A Japanese spacecraft has grabbed a dust sample of an asteroid zooming to more than 151 million km from the Earth. This is the second sample taken from the asteroid by this vehicle and the last that the probe will collect before returning to Earth this fall.
Hayabusa2 is the sample collection spacecraft operated by Japan Aerospace Exploration Agency (JAXA). Launched in 2014, the vehicle was flying around an asteroid named Ryugu since it arrived at the object in June 2018. Its main purpose is to recover small pieces of rocks and earth in Ryugu to bring them back to our planet, where scientists can study them. Hayabusa2 labs could have been easily done when he took his first sample in Februarybut the team behind the spacecraft decided to take another sample before returning home. And this sample is much more tempting than the first one.
This sample was seized right next to a crater that Hayabusa2 did on Ryugu. That's right: the spaceship blew his own little hole in the asteroid in april. During this event, Hayabusa2 deployed on the surface of Ryugu what was a tiny bomb. created a small impression in the rock. On Wednesday evening, the spacecraft took a sample of rocks about twenty meters from the place where this artificial crater is located.
To catch his sample, Hayabusa2 is equipped with a bullet-shaped projectile attached to a horn-shaped appendage.
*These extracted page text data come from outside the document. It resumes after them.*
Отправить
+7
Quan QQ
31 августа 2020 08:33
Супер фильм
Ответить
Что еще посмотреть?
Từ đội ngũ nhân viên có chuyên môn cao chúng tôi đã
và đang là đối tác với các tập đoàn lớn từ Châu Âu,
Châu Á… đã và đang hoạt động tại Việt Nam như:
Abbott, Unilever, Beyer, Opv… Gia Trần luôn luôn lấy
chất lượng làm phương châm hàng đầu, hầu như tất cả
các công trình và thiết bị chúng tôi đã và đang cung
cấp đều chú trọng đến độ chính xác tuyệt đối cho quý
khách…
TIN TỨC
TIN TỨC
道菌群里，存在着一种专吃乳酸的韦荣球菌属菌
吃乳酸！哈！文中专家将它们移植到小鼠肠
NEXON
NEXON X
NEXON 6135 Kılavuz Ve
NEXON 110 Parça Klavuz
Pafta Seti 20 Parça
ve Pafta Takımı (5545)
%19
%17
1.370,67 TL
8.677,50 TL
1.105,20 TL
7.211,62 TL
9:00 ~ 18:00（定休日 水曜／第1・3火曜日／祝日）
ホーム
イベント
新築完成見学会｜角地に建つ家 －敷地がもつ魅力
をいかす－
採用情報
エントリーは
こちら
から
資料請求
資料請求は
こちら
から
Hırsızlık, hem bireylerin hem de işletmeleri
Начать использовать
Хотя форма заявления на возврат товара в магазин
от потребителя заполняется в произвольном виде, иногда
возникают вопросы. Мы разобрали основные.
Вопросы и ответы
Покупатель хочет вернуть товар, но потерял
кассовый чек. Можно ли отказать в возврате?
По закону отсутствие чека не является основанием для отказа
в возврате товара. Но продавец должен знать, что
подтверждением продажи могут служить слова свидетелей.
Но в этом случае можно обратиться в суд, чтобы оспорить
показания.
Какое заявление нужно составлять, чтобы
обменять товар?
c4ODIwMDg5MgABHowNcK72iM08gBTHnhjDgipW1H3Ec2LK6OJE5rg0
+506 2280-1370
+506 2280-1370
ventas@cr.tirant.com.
When the spacecraft gets closer to the surface of the asteroid, it hits the end of the horn on the ground and the bullet fires. All this raises a cloud of dust that is supposed to lodge in the horn, then in a collection chamber in the belly of Hayabusa2.
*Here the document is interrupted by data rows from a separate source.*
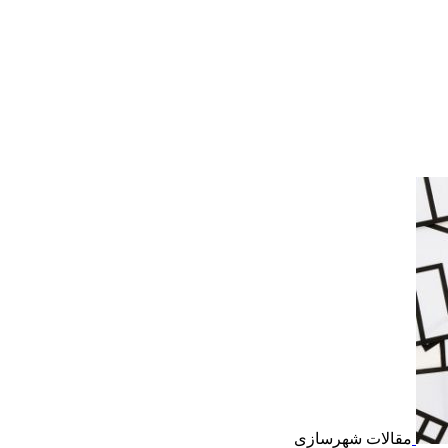
مقالات شهرسازی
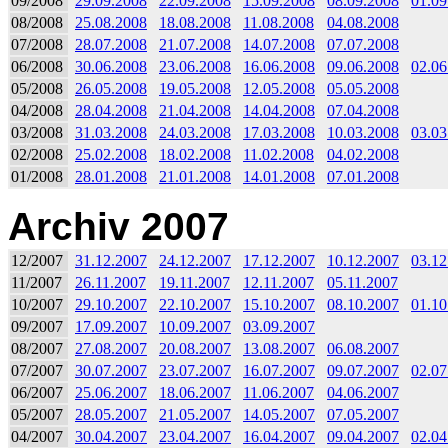
09/2008
29.09.2008
22.09.2008
15.09.2008
08.09.2008
01.09
08/2008
25.08.2008
18.08.2008
11.08.2008
04.08.2008
07/2008
28.07.2008
21.07.2008
14.07.2008
07.07.2008
06/2008
30.06.2008
23.06.2008
16.06.2008
09.06.2008
02.06
05/2008
26.05.2008
19.05.2008
12.05.2008
05.05.2008
04/2008
28.04.2008
21.04.2008
14.04.2008
07.04.2008
03/2008
31.03.2008
24.03.2008
17.03.2008
10.03.2008
03.03
02/2008
25.02.2008
18.02.2008
11.02.2008
04.02.2008
01/2008
28.01.2008
21.01.2008
14.01.2008
07.01.2008
Archiv 2007
12/2007
31.12.2007
24.12.2007
17.12.2007
10.12.2007
03.12
11/2007
26.11.2007
19.11.2007
12.11.2007
05.11.2007
10/2007
29.10.2007
22.10.2007
15.10.2007
08.10.2007
01.10
09/2007
17.09.2007
10.09.2007
03.09.2007
08/2007
27.08.2007
20.08.2007
13.08.2007
06.08.2007
07/2007
30.07.2007
23.07.2007
16.07.2007
09.07.2007
02.07
06/2007
25.06.2007
18.06.2007
11.06.2007
04.06.2007
05/2007
28.05.2007
21.05.2007
14.05.2007
07.05.2007
04/2007
30.04.2007
23.04.2007
16.04.2007
09.04.2007
02.04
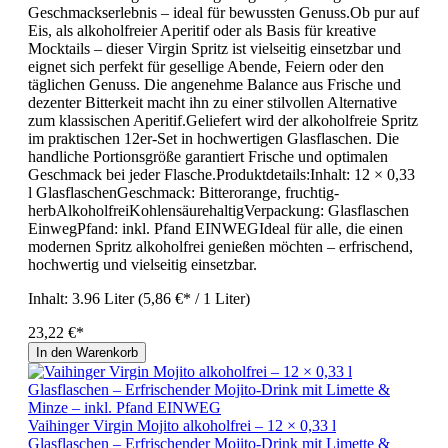
Geschmackserlebnis – ideal für bewussten Genuss.Ob pur auf
Eis, als alkoholfreier Aperitif oder als Basis für kreative
Mocktails – dieser Virgin Spritz ist vielseitig einsetzbar und
eignet sich perfekt für gesellige Abende, Feiern oder den
täglichen Genuss. Die angenehme Balance aus Frische und
dezenter Bitterkeit macht ihn zu einer stilvollen Alternative
zum klassischen Aperitif.Geliefert wird der alkoholfreie Spritz
im praktischen 12er-Set in hochwertigen Glasflaschen. Die
handliche Portionsgröße garantiert Frische und optimalen
Geschmack bei jeder Flasche.Produktdetails:Inhalt: 12 × 0,33
l GlasflaschenGeschmack: Bitterorange, fruchtig-
herbAlkoholfreiKohlensäurehaltigVerpackung: Glasflaschen
EinwegPfand: inkl. Pfand EINWEGIdeal für alle, die einen
modernen Spritz alkoholfrei genießen möchten – erfrischend,
hochwertig und vielseitig einsetzbar.
Inhalt:
3.96 Liter
(5,86 €* / 1 Liter)
23,22 €*
In den Warenkorb
Vaihinger Virgin Mojito alkoholfrei – 12 × 0,33 l
Glasflaschen – Erfrischender Mojito-Drink mit Limette &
Scientists are pretty sure that this sample contains material that was thrown inside when the bomb exploded. This means that some of the dust contained in the last sample could have been buried under the surface of the asteroid for billions of years since the beginnings of the solar system. These materials are valuable to researchers as these rocks have not been exposed to the rigorous spatial environment nor to any spatial alteration. These relatively early conditions mean that the last sample of Hayabusa2 can provide a good snapshot of some of the materials that already existed when our cosmic quarter was formed.
This is a big problem for planetary scientists because many experts believe that some of the building blocks of life on Earth come from asteroids that bomb our planet. The Hayabusa2 samples could contain important clues about what asteroids might have transported to Earth while it was still a newborn world.
Hayabusa2 probably contains samples of two samples in his collection chamber, although they do not know for sure until the spaceship comes back. Since there is no way to measure what is inside the room while it is in the space, it is possible that there is There is nothing in there at the moment. However, Japanese researchers are confident that Hayabusa2 has obtained information on both samples. Whatever it is, it will be small, however. The JAXA hopes to get about 100 milligrams of Ryugu's sample.
Now, the time of Hayabusa2 to the asteroid is coming to an end. The vehicle must begin its return journey in November or December with the goal of reaching Earth by the end of 2020. When it returns to Earth, the spacecraft will deploy a capsule filled with samples on Earth, which will reintegrate the atmosphere of the planet. and parachute down below, landing somewhere in the Australian desert.